◆ Input for this task:
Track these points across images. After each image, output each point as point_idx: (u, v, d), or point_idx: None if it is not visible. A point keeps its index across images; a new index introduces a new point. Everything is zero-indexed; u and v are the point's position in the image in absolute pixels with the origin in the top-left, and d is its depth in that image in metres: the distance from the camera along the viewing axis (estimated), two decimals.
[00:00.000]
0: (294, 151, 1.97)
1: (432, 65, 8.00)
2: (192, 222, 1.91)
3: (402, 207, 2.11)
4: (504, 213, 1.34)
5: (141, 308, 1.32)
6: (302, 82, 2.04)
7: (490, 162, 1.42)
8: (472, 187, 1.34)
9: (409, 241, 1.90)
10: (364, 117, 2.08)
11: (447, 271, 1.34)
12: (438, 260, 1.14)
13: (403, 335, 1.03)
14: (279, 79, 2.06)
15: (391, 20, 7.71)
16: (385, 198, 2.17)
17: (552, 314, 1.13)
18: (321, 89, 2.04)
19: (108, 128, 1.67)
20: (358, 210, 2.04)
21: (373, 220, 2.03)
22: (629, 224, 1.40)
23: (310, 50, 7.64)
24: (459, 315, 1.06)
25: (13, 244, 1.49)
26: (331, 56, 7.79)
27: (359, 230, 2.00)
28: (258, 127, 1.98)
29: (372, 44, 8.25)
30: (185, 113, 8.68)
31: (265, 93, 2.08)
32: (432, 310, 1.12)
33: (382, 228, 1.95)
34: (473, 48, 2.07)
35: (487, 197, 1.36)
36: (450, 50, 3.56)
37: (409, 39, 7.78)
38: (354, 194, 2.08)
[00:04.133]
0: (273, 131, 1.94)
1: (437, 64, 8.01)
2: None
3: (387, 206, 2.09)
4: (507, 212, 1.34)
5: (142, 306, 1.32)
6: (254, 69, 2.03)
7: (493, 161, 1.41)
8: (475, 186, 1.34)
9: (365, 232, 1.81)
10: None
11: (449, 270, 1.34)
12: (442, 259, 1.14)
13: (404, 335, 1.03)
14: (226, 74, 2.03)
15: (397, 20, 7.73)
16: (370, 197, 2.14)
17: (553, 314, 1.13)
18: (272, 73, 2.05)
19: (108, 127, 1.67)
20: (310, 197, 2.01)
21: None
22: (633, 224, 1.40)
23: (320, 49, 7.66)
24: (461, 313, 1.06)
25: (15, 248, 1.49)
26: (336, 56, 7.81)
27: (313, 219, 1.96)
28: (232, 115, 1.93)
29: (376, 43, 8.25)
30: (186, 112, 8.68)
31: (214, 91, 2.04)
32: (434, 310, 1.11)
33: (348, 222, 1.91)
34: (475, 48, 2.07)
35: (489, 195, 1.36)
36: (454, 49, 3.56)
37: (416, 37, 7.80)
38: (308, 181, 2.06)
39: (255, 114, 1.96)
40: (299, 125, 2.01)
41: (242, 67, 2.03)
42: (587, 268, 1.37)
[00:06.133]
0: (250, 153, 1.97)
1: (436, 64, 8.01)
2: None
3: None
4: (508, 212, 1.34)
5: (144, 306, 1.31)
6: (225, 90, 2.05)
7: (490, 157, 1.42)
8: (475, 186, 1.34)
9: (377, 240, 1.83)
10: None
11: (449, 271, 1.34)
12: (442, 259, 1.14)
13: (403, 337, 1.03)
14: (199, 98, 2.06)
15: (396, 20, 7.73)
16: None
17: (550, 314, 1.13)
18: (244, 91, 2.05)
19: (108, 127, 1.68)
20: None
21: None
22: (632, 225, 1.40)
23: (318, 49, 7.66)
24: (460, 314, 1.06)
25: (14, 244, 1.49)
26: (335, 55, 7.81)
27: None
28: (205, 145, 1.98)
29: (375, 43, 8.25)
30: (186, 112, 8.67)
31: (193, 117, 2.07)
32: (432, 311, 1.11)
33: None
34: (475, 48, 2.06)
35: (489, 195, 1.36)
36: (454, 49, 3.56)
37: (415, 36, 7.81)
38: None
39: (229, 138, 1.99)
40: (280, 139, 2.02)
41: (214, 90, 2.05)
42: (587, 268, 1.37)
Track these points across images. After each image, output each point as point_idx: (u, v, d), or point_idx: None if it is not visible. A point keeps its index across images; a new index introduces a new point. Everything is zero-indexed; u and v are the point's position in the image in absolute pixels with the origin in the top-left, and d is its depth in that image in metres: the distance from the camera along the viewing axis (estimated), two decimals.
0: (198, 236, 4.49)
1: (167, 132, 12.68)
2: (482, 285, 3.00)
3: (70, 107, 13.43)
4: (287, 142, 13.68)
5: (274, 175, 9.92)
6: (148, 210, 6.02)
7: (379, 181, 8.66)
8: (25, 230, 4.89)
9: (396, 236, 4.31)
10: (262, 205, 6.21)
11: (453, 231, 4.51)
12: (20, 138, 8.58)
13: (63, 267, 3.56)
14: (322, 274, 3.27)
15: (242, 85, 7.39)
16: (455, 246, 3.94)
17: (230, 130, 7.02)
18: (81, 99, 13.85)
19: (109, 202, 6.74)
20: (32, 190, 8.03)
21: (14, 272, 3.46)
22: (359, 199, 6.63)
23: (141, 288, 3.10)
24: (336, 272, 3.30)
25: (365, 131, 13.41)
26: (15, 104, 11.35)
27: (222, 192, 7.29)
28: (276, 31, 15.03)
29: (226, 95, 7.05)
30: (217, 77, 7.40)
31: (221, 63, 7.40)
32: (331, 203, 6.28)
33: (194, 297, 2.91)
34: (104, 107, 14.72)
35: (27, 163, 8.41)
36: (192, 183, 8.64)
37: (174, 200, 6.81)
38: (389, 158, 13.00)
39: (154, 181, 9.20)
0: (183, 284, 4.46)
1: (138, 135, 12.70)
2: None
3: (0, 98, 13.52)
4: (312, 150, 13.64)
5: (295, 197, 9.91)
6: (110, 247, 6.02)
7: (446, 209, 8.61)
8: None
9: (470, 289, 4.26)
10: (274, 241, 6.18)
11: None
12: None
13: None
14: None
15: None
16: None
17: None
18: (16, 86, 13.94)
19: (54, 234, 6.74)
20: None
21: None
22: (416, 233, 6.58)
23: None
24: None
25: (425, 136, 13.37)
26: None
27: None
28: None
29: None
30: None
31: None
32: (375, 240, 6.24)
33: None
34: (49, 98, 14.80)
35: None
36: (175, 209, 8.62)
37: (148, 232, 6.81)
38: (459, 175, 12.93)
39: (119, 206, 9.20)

---

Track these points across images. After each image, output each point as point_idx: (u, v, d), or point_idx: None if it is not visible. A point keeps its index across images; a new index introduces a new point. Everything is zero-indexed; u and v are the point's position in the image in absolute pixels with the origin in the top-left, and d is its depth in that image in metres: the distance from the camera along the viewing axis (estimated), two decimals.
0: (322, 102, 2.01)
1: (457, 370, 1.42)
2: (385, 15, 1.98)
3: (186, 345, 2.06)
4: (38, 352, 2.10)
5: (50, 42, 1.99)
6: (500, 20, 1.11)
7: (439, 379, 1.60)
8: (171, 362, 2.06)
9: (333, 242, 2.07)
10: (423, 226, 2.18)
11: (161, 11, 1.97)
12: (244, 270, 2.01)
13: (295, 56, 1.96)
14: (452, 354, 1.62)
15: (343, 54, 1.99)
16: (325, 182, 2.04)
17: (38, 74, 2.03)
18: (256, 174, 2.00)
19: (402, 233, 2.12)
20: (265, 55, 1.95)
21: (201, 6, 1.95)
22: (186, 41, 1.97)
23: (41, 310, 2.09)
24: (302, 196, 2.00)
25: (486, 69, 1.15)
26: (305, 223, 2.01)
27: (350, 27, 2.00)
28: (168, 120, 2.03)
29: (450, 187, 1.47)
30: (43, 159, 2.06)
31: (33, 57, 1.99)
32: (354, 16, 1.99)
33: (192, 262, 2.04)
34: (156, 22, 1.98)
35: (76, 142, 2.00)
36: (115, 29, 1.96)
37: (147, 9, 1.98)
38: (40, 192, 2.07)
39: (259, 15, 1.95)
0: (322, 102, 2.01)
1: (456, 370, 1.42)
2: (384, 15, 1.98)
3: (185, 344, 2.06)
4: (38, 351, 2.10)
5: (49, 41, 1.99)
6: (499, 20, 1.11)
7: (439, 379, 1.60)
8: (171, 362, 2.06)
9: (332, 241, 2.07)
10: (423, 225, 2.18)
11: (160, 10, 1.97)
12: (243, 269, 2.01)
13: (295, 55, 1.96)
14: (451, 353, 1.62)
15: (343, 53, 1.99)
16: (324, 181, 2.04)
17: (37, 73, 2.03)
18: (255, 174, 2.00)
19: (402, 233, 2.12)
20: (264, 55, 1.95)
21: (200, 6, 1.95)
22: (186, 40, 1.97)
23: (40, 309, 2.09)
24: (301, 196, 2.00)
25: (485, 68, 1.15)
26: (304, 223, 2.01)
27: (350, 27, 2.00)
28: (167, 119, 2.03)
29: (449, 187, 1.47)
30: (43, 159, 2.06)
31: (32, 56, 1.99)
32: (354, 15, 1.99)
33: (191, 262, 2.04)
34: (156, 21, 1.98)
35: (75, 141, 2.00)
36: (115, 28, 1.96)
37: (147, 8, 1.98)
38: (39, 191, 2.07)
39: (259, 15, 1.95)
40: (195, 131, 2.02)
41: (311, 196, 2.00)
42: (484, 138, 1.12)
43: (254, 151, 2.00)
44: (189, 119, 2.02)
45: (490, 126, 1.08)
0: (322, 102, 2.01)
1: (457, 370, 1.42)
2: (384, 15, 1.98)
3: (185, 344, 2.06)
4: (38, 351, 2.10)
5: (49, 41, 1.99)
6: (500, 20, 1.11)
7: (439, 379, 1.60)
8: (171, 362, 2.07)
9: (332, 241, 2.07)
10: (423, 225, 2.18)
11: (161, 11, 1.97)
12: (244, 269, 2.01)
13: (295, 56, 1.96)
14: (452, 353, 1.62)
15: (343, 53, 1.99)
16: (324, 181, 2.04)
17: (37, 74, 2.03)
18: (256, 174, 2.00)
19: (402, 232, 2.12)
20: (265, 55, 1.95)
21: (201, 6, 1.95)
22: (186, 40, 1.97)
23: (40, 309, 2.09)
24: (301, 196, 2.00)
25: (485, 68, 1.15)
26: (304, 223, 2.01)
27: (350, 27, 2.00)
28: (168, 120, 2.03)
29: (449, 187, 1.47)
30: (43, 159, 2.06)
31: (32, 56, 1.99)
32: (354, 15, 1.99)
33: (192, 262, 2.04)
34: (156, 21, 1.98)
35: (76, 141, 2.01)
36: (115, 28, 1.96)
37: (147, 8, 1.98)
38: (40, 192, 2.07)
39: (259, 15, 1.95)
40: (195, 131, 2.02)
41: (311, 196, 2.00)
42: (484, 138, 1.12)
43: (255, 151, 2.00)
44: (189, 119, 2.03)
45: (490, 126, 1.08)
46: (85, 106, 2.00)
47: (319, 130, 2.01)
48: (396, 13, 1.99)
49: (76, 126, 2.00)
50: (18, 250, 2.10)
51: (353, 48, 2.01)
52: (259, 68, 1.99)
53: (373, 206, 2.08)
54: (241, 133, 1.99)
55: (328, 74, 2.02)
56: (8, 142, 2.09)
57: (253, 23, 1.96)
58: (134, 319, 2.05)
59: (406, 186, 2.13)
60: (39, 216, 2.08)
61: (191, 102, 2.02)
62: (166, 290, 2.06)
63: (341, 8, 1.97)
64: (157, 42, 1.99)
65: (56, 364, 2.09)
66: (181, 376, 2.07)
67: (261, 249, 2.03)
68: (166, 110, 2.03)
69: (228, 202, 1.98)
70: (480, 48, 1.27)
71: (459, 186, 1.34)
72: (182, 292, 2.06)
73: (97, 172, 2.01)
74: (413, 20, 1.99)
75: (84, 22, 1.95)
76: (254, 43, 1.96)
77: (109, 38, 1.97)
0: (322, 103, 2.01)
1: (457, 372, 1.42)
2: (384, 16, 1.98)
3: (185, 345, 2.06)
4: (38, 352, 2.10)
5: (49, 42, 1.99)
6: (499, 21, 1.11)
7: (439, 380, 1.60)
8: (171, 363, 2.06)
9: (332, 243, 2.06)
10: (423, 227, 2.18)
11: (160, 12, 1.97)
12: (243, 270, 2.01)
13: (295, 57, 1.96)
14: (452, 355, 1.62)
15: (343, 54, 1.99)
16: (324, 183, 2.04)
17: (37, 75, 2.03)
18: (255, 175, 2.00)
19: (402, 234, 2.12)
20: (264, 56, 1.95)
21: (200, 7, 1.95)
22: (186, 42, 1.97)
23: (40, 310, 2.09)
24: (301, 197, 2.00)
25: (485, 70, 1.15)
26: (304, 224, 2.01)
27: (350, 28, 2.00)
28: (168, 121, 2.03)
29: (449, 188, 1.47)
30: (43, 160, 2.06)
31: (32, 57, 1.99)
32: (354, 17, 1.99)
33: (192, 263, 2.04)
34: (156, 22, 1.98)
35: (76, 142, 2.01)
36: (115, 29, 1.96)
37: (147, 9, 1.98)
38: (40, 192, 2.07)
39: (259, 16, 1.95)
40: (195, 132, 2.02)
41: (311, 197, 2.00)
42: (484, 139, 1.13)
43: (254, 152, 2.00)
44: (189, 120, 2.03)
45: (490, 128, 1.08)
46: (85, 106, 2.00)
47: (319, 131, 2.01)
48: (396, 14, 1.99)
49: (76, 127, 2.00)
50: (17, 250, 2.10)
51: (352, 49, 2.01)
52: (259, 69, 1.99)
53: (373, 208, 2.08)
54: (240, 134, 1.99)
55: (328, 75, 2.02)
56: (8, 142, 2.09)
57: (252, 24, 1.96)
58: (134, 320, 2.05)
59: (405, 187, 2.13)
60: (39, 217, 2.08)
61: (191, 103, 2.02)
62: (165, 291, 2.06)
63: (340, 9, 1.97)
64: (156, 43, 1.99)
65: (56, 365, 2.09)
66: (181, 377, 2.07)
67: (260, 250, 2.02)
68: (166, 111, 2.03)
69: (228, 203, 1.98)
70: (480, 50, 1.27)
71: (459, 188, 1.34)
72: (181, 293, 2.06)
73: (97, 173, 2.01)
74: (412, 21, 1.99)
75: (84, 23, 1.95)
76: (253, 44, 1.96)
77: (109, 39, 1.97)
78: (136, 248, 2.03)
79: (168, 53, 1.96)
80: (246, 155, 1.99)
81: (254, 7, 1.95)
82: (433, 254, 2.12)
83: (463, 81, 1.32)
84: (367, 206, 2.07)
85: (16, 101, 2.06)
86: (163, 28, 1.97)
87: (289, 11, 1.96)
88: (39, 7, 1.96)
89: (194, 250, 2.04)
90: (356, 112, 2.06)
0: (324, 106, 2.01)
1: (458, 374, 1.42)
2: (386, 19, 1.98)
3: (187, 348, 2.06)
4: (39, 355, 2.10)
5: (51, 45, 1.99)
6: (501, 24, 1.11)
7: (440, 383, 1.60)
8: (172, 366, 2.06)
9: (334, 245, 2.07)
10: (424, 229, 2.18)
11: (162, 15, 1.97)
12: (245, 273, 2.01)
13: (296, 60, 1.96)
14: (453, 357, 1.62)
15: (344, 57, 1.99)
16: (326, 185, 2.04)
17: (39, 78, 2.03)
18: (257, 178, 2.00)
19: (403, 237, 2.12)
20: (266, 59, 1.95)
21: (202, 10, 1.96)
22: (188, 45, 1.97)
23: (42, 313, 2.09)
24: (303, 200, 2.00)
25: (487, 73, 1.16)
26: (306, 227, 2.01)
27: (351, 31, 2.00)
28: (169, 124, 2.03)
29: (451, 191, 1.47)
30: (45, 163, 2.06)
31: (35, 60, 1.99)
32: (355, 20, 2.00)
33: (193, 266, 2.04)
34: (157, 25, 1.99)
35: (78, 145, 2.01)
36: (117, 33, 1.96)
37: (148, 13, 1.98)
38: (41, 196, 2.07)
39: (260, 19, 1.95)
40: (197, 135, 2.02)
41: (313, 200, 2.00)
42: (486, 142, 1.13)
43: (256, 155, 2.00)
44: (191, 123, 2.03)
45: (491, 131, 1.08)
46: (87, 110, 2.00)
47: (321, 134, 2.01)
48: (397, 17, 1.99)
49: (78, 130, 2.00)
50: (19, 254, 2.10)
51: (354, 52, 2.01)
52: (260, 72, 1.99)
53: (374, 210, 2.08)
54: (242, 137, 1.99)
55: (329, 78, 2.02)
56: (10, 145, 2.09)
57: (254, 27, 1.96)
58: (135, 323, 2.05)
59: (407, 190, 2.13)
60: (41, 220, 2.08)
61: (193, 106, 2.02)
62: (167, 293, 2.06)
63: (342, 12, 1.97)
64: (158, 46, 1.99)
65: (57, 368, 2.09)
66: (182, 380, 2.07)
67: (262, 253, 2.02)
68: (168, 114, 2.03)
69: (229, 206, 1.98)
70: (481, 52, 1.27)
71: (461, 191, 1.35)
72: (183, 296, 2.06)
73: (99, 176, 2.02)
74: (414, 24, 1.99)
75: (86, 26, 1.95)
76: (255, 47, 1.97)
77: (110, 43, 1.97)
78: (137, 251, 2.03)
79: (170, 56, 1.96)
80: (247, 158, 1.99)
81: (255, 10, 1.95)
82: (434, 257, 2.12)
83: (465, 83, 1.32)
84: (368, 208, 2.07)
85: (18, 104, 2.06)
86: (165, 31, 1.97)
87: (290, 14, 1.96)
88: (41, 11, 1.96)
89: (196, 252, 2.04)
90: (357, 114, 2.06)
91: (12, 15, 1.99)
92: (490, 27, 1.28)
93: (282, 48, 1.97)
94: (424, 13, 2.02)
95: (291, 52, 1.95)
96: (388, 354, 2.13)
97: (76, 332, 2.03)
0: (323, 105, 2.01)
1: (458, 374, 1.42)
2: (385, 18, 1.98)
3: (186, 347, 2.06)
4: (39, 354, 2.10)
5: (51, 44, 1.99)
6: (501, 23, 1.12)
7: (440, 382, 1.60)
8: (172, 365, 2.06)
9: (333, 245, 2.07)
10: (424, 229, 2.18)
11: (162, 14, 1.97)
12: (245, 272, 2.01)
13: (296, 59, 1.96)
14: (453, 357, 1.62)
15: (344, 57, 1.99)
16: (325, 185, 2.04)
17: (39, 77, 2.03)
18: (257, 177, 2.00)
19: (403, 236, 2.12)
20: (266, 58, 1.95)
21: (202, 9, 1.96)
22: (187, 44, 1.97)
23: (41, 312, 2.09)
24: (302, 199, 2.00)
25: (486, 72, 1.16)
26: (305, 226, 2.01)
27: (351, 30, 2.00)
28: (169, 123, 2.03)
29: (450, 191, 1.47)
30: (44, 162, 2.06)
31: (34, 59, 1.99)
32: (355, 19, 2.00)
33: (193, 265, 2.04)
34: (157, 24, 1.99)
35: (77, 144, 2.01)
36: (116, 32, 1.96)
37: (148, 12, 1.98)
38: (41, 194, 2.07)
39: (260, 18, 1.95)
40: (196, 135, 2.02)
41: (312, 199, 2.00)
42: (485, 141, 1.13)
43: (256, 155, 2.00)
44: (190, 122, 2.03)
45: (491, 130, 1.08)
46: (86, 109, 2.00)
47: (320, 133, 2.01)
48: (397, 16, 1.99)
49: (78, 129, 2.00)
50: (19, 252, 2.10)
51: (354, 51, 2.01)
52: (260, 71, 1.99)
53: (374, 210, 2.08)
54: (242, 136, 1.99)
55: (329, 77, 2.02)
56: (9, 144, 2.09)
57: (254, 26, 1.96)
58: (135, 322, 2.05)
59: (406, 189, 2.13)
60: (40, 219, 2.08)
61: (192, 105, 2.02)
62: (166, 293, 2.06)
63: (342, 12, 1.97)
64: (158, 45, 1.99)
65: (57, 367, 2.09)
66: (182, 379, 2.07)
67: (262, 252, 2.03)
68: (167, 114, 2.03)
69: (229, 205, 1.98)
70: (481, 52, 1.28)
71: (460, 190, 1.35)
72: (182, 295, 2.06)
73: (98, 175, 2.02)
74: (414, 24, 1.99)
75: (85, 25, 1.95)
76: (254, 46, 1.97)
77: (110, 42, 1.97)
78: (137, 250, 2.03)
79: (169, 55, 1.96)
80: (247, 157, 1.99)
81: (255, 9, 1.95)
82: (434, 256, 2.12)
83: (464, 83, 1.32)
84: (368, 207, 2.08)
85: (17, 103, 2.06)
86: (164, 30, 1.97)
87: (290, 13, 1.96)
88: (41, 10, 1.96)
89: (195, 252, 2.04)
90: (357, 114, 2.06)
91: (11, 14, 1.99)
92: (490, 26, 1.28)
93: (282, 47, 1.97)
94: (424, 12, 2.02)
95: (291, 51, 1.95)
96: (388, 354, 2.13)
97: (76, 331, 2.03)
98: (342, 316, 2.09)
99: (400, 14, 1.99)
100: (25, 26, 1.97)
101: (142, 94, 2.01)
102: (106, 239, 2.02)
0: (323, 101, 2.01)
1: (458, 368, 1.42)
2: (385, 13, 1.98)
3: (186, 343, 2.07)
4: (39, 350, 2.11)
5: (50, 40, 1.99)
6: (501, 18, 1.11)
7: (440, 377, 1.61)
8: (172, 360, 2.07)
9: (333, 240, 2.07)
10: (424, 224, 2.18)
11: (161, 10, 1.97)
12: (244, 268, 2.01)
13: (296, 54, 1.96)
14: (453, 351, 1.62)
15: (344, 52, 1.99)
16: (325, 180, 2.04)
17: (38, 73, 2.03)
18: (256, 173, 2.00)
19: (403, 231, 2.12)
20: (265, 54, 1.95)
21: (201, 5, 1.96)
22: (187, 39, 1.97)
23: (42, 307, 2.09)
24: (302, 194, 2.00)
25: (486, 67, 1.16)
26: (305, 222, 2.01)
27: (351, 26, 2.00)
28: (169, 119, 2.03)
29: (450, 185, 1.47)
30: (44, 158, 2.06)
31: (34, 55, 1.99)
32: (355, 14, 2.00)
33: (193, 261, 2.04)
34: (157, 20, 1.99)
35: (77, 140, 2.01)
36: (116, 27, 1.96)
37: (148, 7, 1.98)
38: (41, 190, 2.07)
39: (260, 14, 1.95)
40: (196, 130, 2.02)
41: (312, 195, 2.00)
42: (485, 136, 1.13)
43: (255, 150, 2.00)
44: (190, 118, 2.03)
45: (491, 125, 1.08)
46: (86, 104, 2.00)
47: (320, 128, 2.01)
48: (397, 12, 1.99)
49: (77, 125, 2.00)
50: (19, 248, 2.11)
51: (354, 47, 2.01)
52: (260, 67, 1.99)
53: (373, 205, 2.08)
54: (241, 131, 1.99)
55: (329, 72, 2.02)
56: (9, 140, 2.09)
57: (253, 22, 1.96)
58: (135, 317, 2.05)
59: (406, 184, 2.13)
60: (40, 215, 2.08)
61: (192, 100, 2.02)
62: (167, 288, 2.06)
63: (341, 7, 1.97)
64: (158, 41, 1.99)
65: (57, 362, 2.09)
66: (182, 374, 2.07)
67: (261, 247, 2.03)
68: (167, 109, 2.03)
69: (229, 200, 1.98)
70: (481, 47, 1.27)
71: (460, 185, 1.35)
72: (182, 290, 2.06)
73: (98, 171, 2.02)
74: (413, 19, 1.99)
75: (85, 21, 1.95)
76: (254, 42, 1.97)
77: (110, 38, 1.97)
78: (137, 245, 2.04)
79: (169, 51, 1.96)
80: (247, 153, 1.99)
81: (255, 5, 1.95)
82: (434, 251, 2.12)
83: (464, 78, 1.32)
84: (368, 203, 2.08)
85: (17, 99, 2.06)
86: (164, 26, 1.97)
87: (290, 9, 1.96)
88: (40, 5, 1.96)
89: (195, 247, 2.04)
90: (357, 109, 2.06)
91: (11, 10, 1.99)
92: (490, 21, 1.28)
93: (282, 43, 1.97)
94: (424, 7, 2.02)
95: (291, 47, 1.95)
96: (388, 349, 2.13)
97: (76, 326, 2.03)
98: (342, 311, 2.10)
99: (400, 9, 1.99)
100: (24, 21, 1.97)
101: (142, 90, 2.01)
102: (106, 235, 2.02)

◆ Task description:
Beginning at the line with "10: (423, 226, 2.18)" and stopping after the line with "22: (186, 41, 1.97)", please write out every line of the data above exactly and nothing else.

◆ Answer for the task:
10: (423, 226, 2.18)
11: (161, 11, 1.97)
12: (244, 270, 2.01)
13: (295, 56, 1.96)
14: (452, 354, 1.62)
15: (343, 54, 1.99)
16: (325, 182, 2.04)
17: (38, 74, 2.03)
18: (256, 174, 2.00)
19: (402, 233, 2.12)
20: (265, 55, 1.95)
21: (201, 6, 1.95)
22: (186, 41, 1.97)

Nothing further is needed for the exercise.